From what’s traceable, a chunk of this likely supported groundwork for later, larger efforts. For instance, posts on X from 2020 and patient advocacy updates suggest it helped kickstart organizational efforts, like strengthening networks between research institutions and patient groups. The Deutsche Gesellschaft für ME/CFS and similar organizations pushed for this to lay the foundation for bigger funding—like the 15 million euros announced by the Federal Ministry of Education and Research (BMBF) in 2023 for ME/CFS pathomechanism research starting in 2024. That later funding built on earlier momentum, hinting the 900,000 euros may have seeded preparatory work, such as feasibility studies or data collection.
The 15 million euros (announced 2023) is a BMBF grant funding 21 research projects from 2024–2026 to study ME/CFS pathomechanisms (e.g., biomarkers, disease triggers).
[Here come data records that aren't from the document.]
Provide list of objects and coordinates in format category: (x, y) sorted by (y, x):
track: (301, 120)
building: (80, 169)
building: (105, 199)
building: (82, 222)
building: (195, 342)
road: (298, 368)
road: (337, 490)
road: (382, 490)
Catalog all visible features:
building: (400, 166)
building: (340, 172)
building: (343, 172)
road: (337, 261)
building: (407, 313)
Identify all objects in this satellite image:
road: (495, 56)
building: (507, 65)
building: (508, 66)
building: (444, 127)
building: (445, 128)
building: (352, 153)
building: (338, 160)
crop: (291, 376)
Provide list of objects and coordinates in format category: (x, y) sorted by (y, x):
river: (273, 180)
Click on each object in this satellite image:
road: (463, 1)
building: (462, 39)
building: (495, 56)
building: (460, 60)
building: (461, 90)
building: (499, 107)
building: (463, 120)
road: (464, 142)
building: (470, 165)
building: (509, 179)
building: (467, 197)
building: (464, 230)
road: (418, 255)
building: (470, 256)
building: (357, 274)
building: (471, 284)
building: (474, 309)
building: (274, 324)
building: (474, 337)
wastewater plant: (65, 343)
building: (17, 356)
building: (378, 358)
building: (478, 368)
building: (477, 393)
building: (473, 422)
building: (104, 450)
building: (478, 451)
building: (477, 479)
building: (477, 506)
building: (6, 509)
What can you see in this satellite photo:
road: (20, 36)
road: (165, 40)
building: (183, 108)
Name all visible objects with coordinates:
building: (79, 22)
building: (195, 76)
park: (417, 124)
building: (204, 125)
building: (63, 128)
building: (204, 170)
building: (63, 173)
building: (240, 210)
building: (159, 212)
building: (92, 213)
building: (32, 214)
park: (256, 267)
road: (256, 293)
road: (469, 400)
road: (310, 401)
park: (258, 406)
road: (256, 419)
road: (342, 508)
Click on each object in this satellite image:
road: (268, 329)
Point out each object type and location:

As of February 19, 2025, it’s being rolled out to consortia like Charité Berlin and TU Munich, with about 5 million euros spent annually. Projects are active, producing early data, and will wrap up by 2026.

there is a awareness of this disease in politics, but somehow not much happens. lets see what they come up with until next year. but i got the feeling that we actually got a lot of biomarkers and theories of potential triggers for like decades now.